[The input]:
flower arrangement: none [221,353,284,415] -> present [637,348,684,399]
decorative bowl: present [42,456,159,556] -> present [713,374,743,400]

* * *

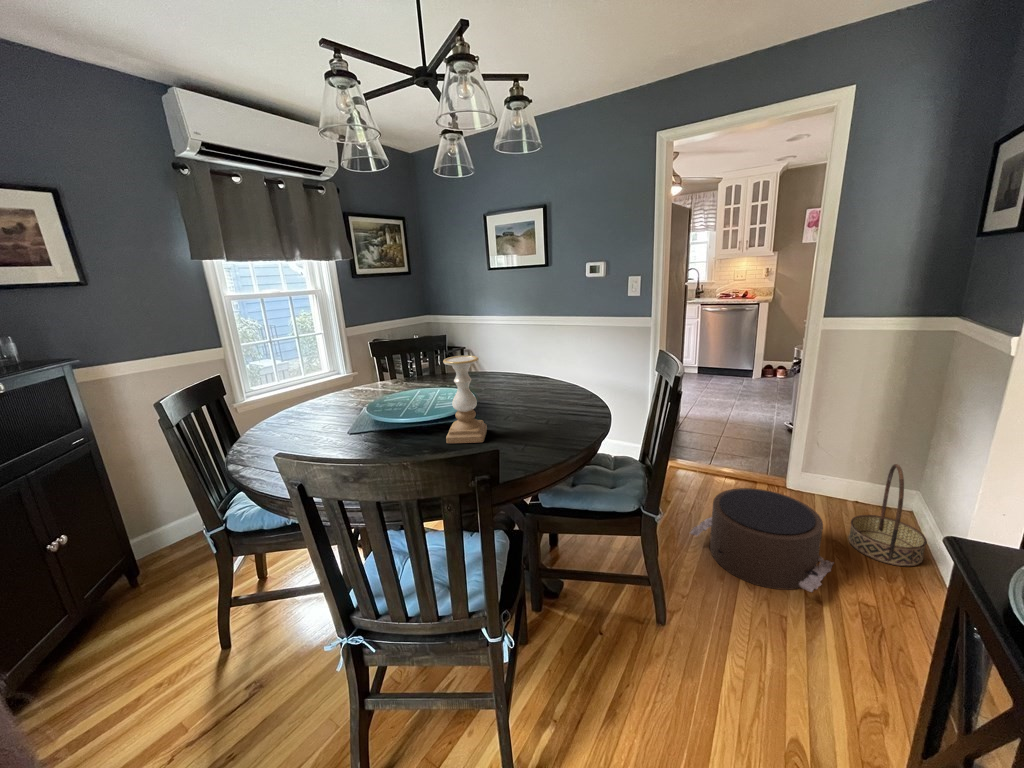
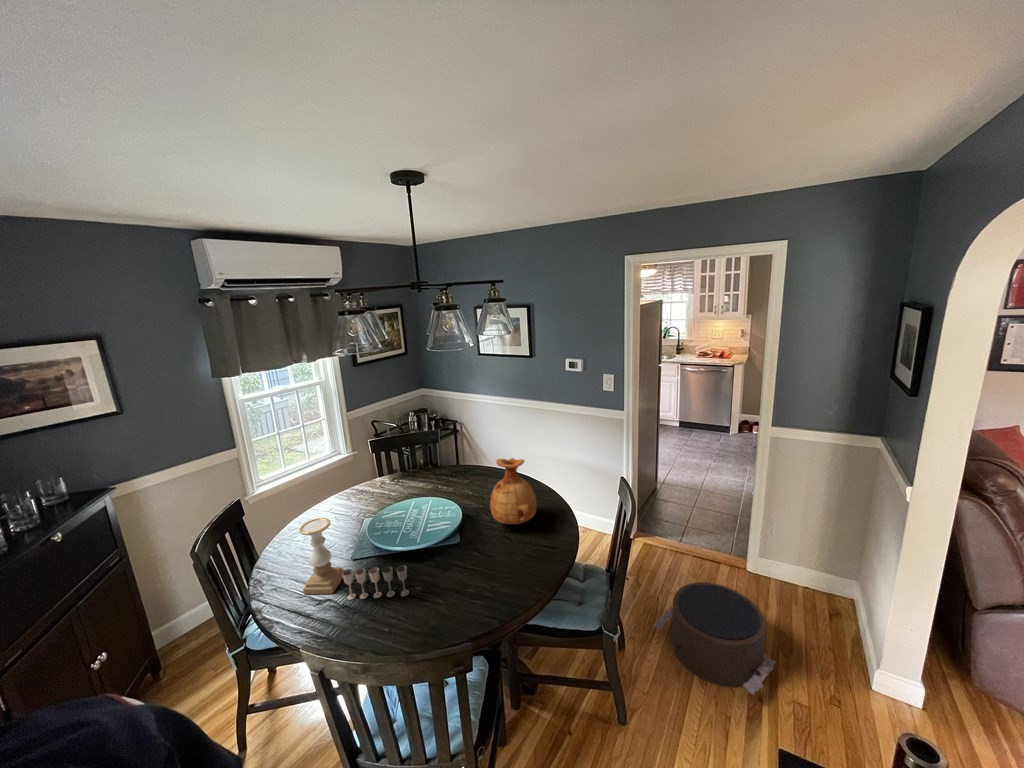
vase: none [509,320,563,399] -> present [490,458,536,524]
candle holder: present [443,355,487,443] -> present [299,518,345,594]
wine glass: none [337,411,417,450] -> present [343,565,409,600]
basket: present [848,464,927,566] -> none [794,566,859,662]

--

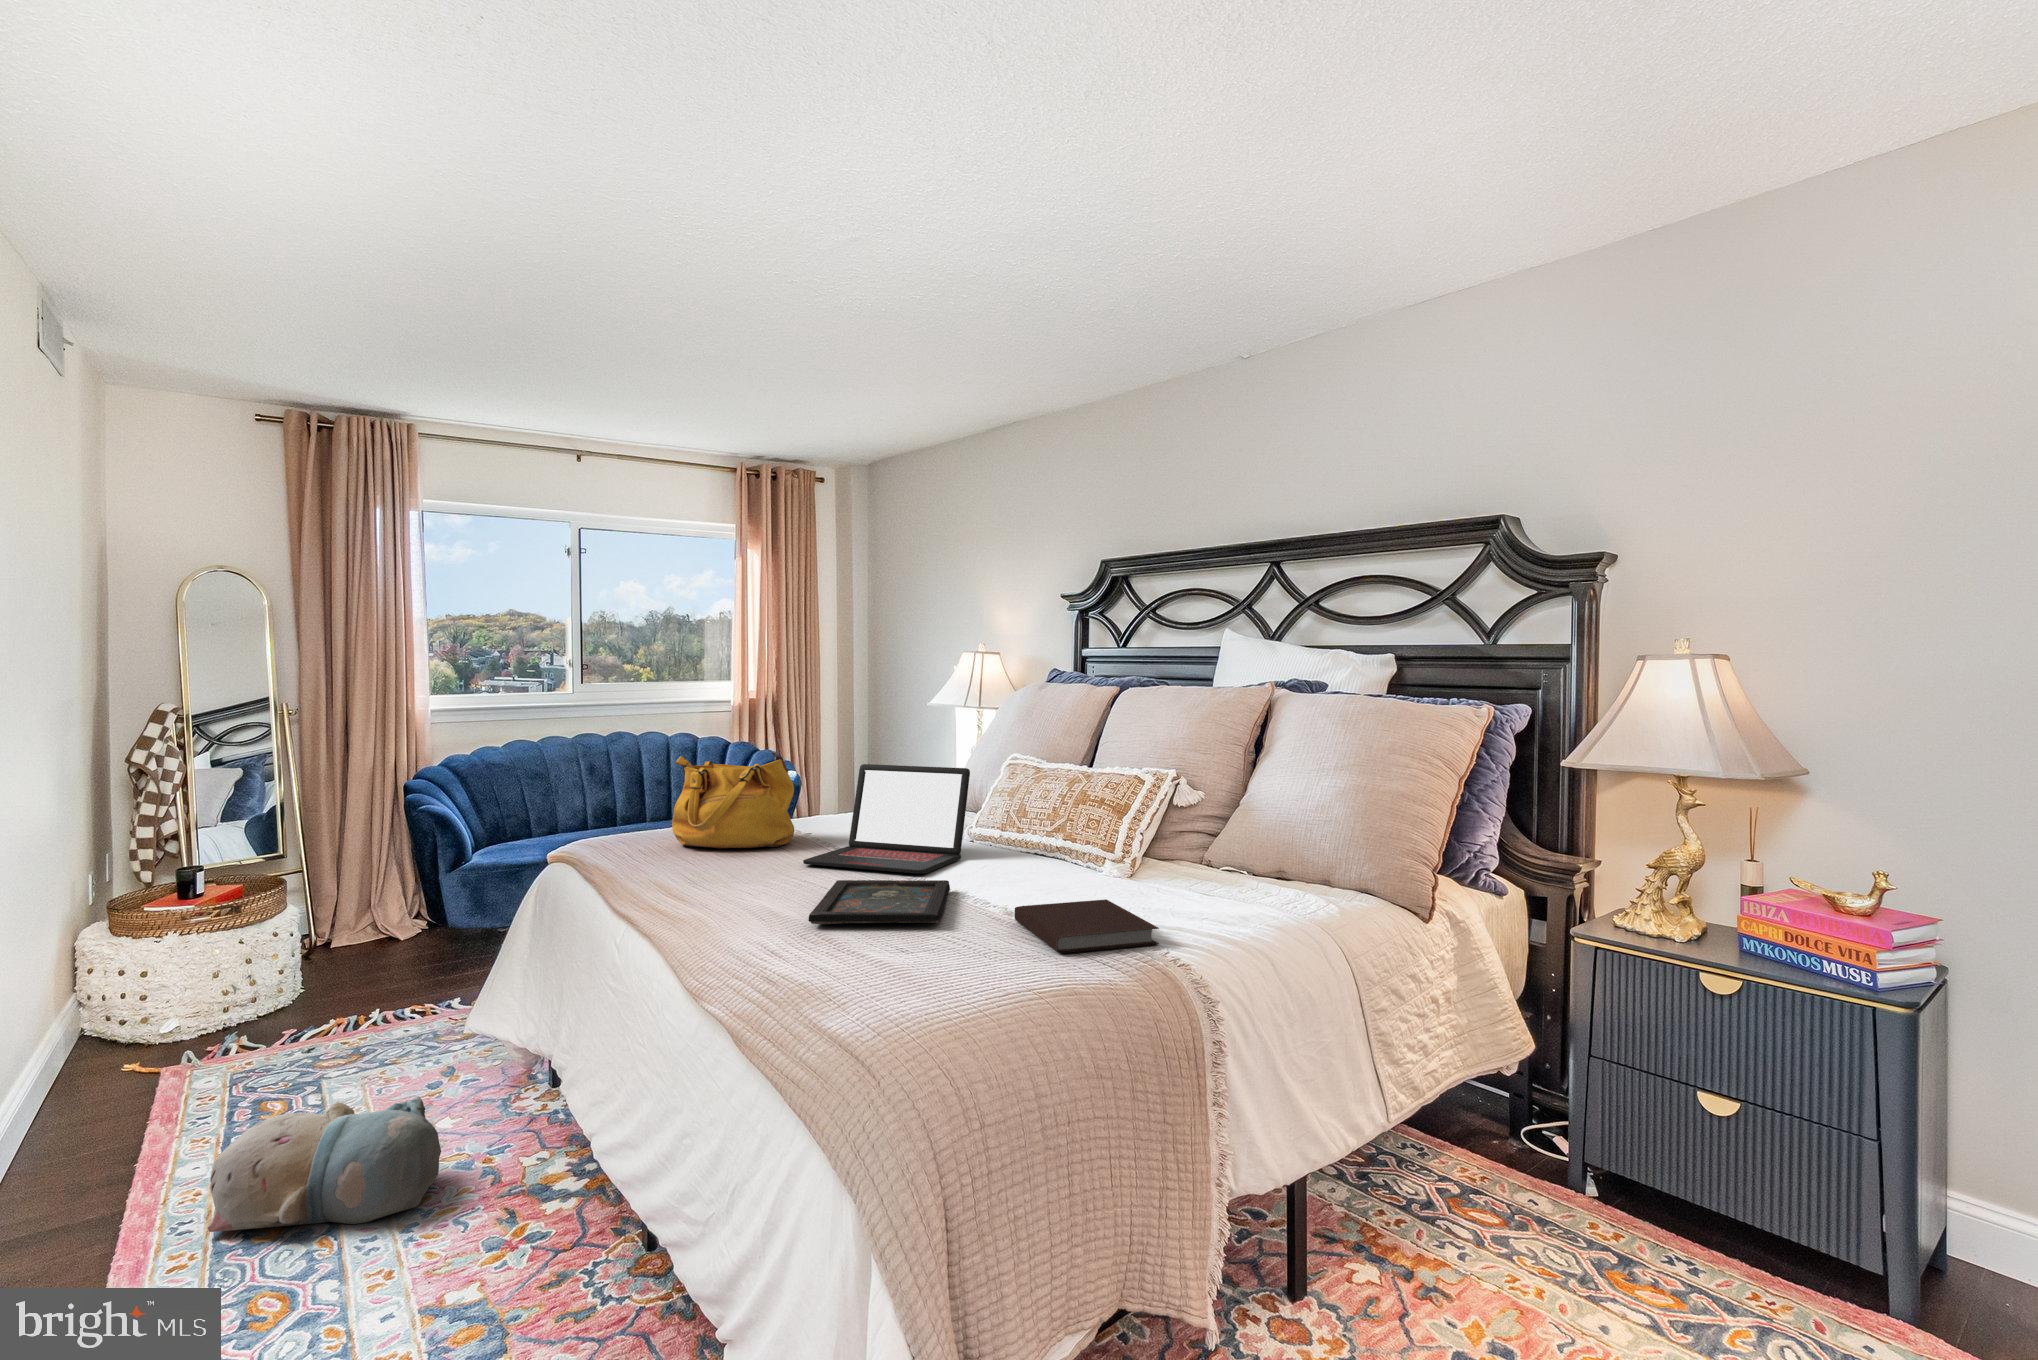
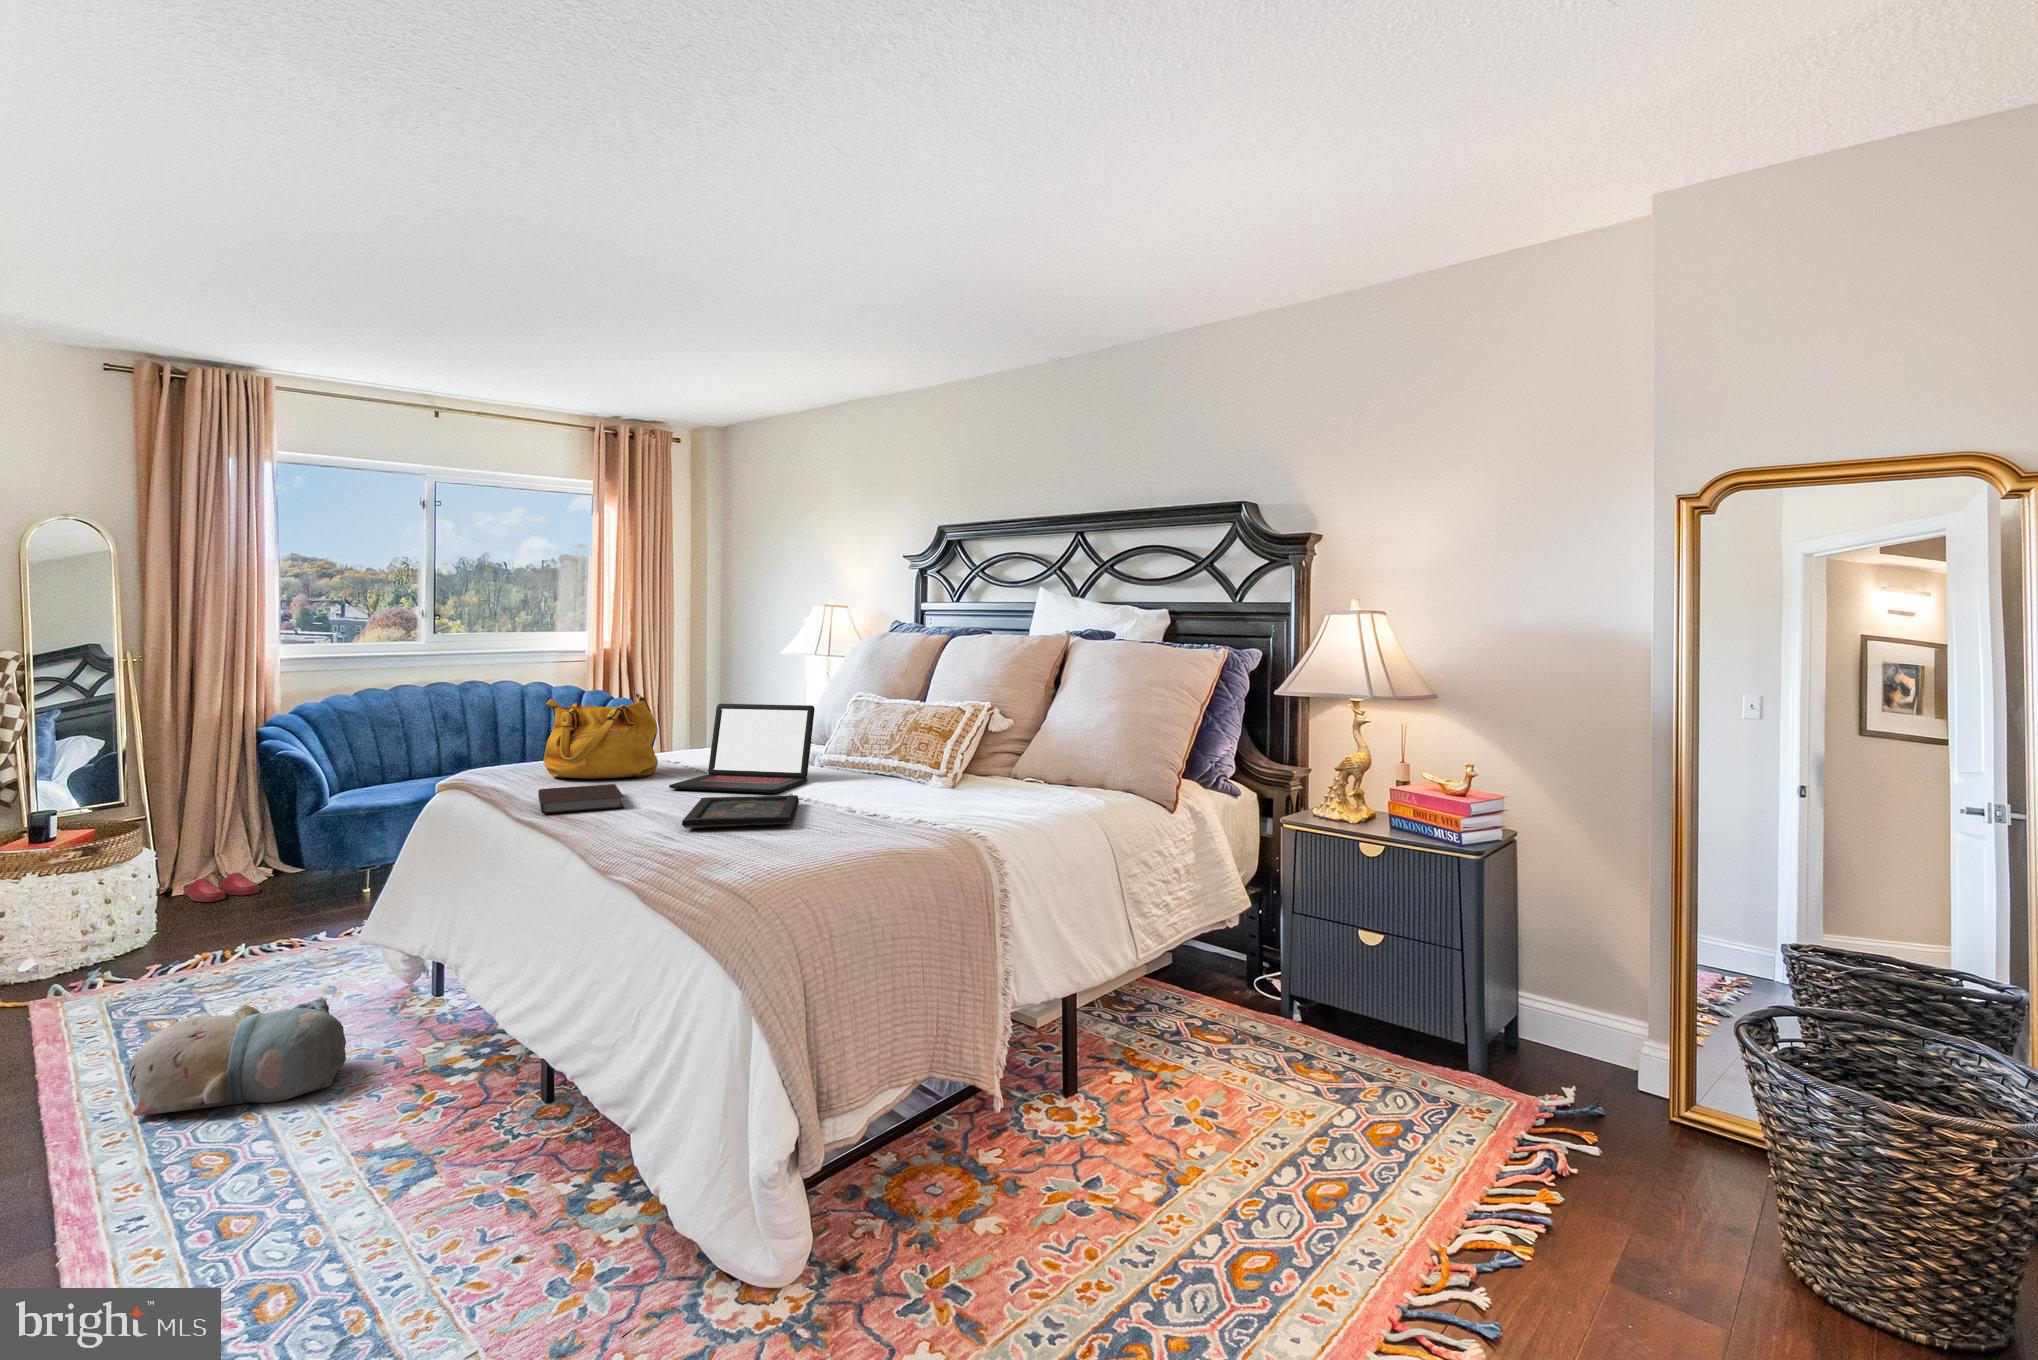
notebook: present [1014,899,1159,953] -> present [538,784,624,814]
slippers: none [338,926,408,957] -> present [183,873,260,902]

[What to work on]: Copy each line containing the word "none" from the data.

[Result for this task]:
flower arrangement: none [221,353,284,415] -> present [637,348,684,399]
vase: none [509,320,563,399] -> present [490,458,536,524]
wine glass: none [337,411,417,450] -> present [343,565,409,600]
basket: present [848,464,927,566] -> none [794,566,859,662]
slippers: none [338,926,408,957] -> present [183,873,260,902]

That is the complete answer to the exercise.